Kail – Seriously I can’t care any less about Kail’s scenes than I already do. But here goes it (Readers Digest version). After demanding it for weeks, Kail is finally getting the custom engagement that she ordered from Javi. He’s setting up some type of bar-crawl-scavenger-hunt for her at the restaurant in the town she grew up in. That’s nice considering she had horrible memories of her childhood. Why didn’t he just wrap things up with Kail having to point on the doll where her mommy’s boyfriend touched her? While Kail is getting her “clue” from the host of the restaurant, Javi and Issac are dressed like Vanilla Ice’s and waiting down by the creek with some half-dead flowers in their sweaty hands. Suddenly Kail shows up wearing shorts and a t-shirt and Javi starts spewing out junk about how he didn’t know her as a child but now that he’s there he’ll know her in the present and burp. I think he asked her to marry him and I’m not sure if she said yes. She kinda just looked around and said she was shocked. Really, Pinocchio? Because ya kinda told him in every episode this season to do exactly this. To be honest, she actually looked like she couldn’t give two sh*ts about the whole thing.

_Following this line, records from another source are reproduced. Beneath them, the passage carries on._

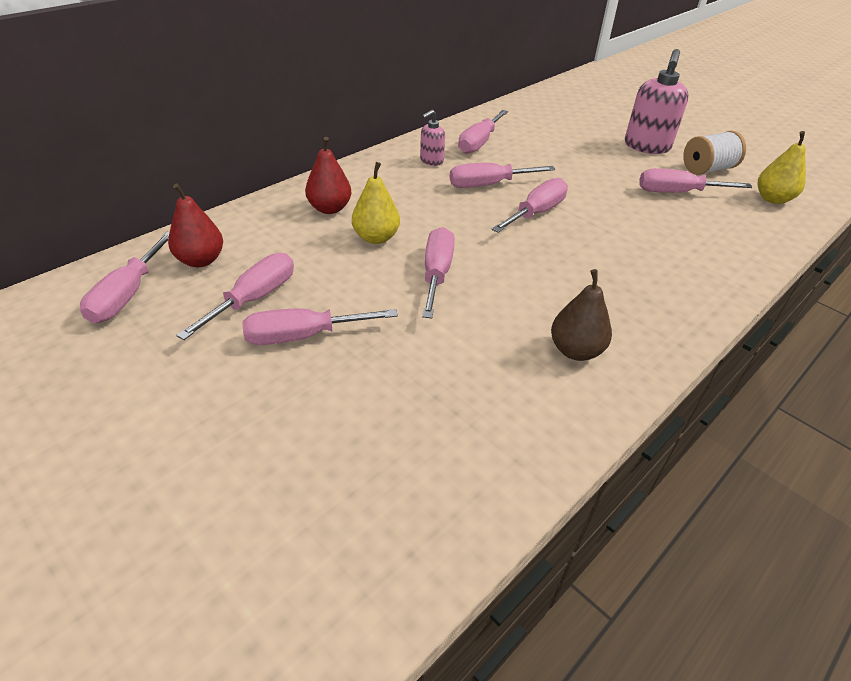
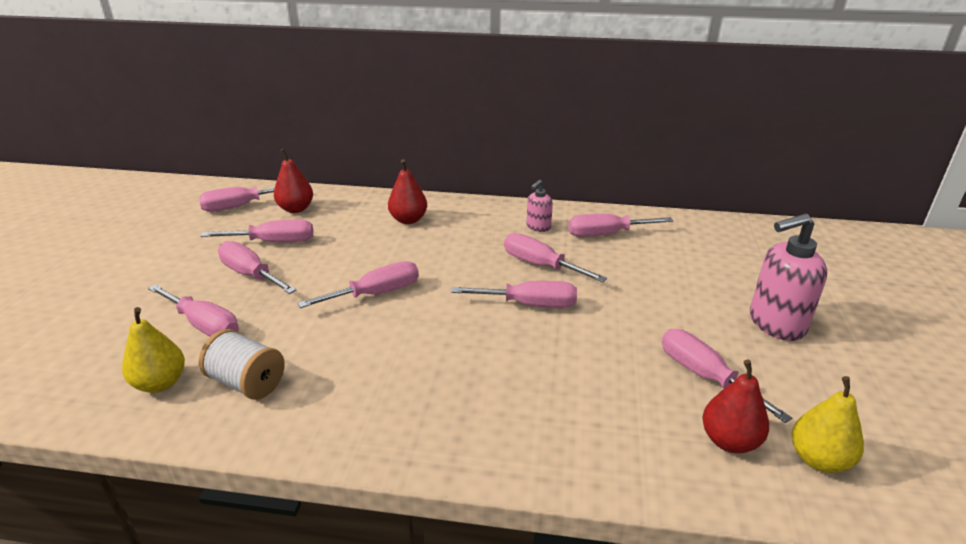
camera: 55 degrees right, 10 degrees down
(367, 400) = (204, 325): none -> pink screwdriver
(376, 238) = (394, 251): yellow pear -> yellow pear (160, 383)
(431, 161) = (538, 227): pink soap dispenser -> pink soap dispenser turned 60 degrees counterclockwise
(575, 350) = (340, 398): brown pear -> none
(707, 169) = (802, 383): white spool -> white spool (247, 382)
(741, 215) = (729, 441): none -> red pear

After the lackluster engagement, they went back to the “restaurant” and sat in a booth (gross) and talked a lot about going to the court house to get married. What’s the thing with all these teen moms talking about the courthouse first and then a “big wedding ceremony later.” You know you can actually do it the other way around? Kail’s friend is kinda calling shenanigans on this wedding but both Kail and I couldn’t care less. Get married and get married quick and just get to the part where you tell Jo about this and Janet busts through a brick wall like the Kool-Aid Kid and yells “Oh yeah!” Oh, that’s next week…
Chelsea – Randy’s girlfriend is named Rita. Pretty.